Your instructions: Return every line of the listing below with no changes, keeping the original order.

(Stored data entries)
----

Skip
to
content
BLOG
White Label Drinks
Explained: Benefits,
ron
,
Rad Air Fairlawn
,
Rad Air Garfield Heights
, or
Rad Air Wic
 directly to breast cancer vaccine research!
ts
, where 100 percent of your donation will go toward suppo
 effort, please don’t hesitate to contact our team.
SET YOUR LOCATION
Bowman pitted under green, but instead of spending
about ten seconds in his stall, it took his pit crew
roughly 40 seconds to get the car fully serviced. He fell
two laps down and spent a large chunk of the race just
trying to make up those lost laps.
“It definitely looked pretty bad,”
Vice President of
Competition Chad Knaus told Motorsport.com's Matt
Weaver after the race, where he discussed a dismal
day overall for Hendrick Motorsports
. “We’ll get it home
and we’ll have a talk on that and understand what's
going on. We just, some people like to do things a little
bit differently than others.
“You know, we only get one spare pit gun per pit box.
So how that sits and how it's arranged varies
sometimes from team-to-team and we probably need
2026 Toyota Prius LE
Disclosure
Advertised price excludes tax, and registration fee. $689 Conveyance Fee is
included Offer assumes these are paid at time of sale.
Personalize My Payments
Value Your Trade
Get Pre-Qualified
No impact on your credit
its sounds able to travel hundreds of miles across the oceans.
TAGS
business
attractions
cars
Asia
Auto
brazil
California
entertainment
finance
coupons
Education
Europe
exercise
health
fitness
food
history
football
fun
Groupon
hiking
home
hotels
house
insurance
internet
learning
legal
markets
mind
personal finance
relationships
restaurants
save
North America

----

Result for this task:
Skip
to
content
BLOG
White Label Drinks
Explained: Benefits,
ron
,
Rad Air Fairlawn
,
Rad Air Garfield Heights
, or
Rad Air Wic
 directly to breast cancer vaccine research!
ts
, where 100 percent of your donation will go toward suppo
 effort, please don’t hesitate to contact our team.
SET YOUR LOCATION
Bowman pitted under green, but instead of spending
about ten seconds in his stall, it took his pit crew
roughly 40 seconds to get the car fully serviced. He fell
two laps down and spent a large chunk of the race just
trying to make up those lost laps.
“It definitely looked pretty bad,”
Vice President of
Competition Chad Knaus told Motorsport.com's Matt
Weaver after the race, where he discussed a dismal
day overall for Hendrick Motorsports
. “We’ll get it home
and we’ll have a talk on that and understand what's
going on. We just, some people like to do things a little
bit differently than others.
“You know, we only get one spare pit gun per pit box.
So how that sits and how it's arranged varies
sometimes from team-to-team and we probably need
2026 Toyota Prius LE
Disclosure
Advertised price excludes tax, and registration fee. $689 Conveyance Fee is
included Offer assumes these are paid at time of sale.
Personalize My Payments
Value Your Trade
Get Pre-Qualified
No impact on your credit
its sounds able to travel hundreds of miles across the oceans.
TAGS
business
attractions
cars
Asia
Auto
brazil
California
entertainment
finance
coupons
Education
Europe
exercise
health
fitness
food
history
football
fun
Groupon
hiking
home
hotels
house
insurance
internet
learning
legal
markets
mind
personal finance
relationships
restaurants
save
North America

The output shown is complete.